When I wrote The Body Image Book for Girls, I drew on hundreds of studies about body image, eating behaviors, physical activity, and a variety of other health topics. In fact, you can refer to all of these research articles, books, and web links on my web page for the book. I believe that girls deserve to have the best information available to help them so that they truly can love themselves and grow up fearless.
Offer options. Ask your girl if she’d like to look over a book with you, talk about a topic raised by a movie or an encounter with a friend, or even email or text you a question. Providing options offers her some control over the discussion. Teenagers (and preteens) tend to not like to be told what to do and are apt to exert their independence, so before you jump feet first into a conversation about sexual harassment or even what bad news the latest fad diet is, ask your girl what she’s most comfortable with. (This is not to say that you should ask her if she’s comfortable talking with you; we can’t all be comfortable all the time.)
If the options you offer for a body image conversation (or conversations) don’t manage to engage your girl, leave The Body Image Book for Girls in her room or the space where she’s most likely to read. She may not want you to know that she’s interested in the topic, but I can guarantee that she is. You can always follow-up later and ask if she has any questions.
Effort counts. It’s ok to preface a conversation by saying, “I’m not sure how to say this, but it is important to me to try to discuss this with you.” No parent is an expert in everything and kids figure that out surprisingly fast. However, research indicates that parents’ communication with their kids about health issues does have an impact. One of the important messages you convey when you try to talk to your girl about her body image is that you care and you want to help her navigate terrain that can be stressful and complicated.
If you find your efforts go unrewarded (or unacknowledged), try asking questions.
“What do you think about what that celebrity/influencer/friend is wearing?”
“What have you learned about nutrition and healthy eating at school?”
“Who do you follow on social media and do they ever offer health advice?”
“Does your gym class include any education about the benefits of physical activity?”
“What gender differences do you notice when people talk about female sexuality versus male sexuality?”
The topics will likely evolve as your girl gets older and encounters new situations. For example, a first romantic relationship is a good time to bring up the importance of respecting your body and setting boundaries. Whatever approach you take, if your first pass at talking to your girl about any important health issue doesn’t go as you’d hoped, try again another day.
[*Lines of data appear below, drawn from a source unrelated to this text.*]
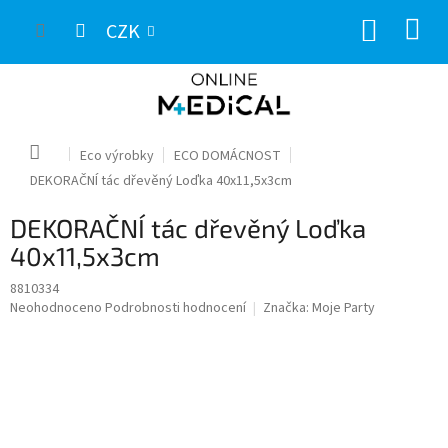
Přejít
NÁKUP
na
CZK
obsah
KOŠÍK
Domů
Eco výrobky
ECO DOMÁCNOST
DEKORAČNÍ tác dřevěný Loďka 40x11,5x3cm
DEKORAČNÍ tác dřevěný Loďka
40x11,5x3cm
8810334
Průměrné
Neohodnoceno
Podrobnosti hodnocení
Značka:
Moje Party
hodnocení
produktu
je
0,0
z
5
hvězdiček.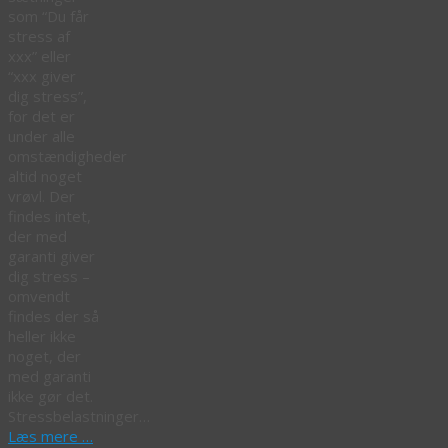
som “Du får
stress af
xxx” eller
“xxx giver
dig stress”,
for det er
under alle
omstændigheder
altid noget
vrøvl. Der
findes intet,
der med
garanti giver
dig stress –
omvendt
findes der så
heller ikke
noget, der
med garanti
ikke gør det.
Stressbelastninger…
Læs mere …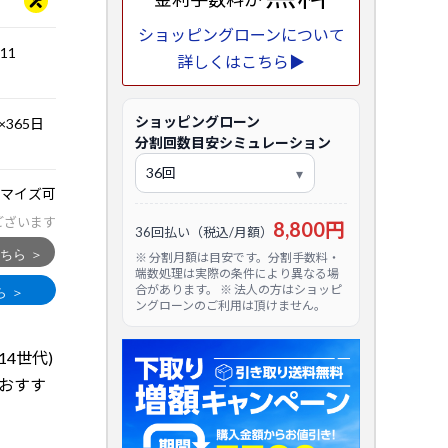
ショッピングローンについて
.11
詳しくはこちら▶
ショッピングローン
365日
分割回数目安シミュレーション
マイズ可
ございます
8,800円
36回払い（税込/月額）
※ 分割月額は目安です。分割手数料・
端数処理は実際の条件により異なる場
合があります。 ※ 法人の方はショッピ
ングローンのご利用は頂けません。
第14世代)
におすす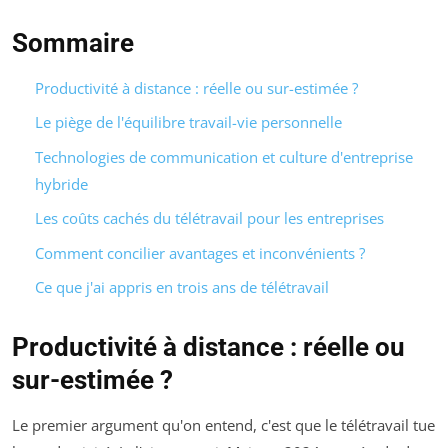
Sommaire
Productivité à distance : réelle ou sur-estimée ?
Le piège de l'équilibre travail-vie personnelle
Technologies de communication et culture d'entreprise
hybride
Les coûts cachés du télétravail pour les entreprises
Comment concilier avantages et inconvénients ?
Ce que j'ai appris en trois ans de télétravail
Productivité à distance : réelle ou
sur-estimée ?
Le premier argument qu'on entend, c'est que le télétravail tue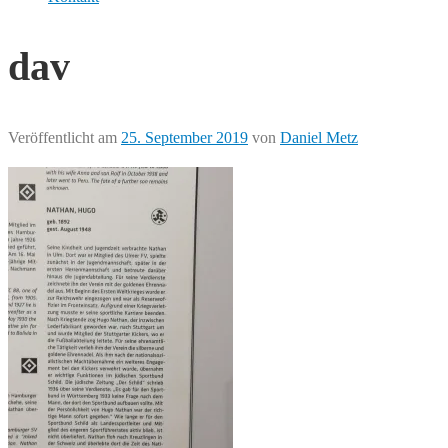
dav
Veröffentlicht am
25. September 2019
von
Daniel Metz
It’s important not to be discouraged if your girl displays an apparent lack of interest in these topics. The analogy to sex applies again; you probably didn’t want to talk to your parents (or any adult) about sex when you were a teen and yet you did want the information.
There is not one right way to do this. There are so many things that we want to help girls prepare for as they become teens and adults. Most adults want to spare girls the mistakes they made and any hardships they experienced. But, of course, each girl is different and determining the best way to support your girl may be a process of trial and error. What may be most important is that you try to be a positive influence in your girls’ life and a person she knows she can always turn to.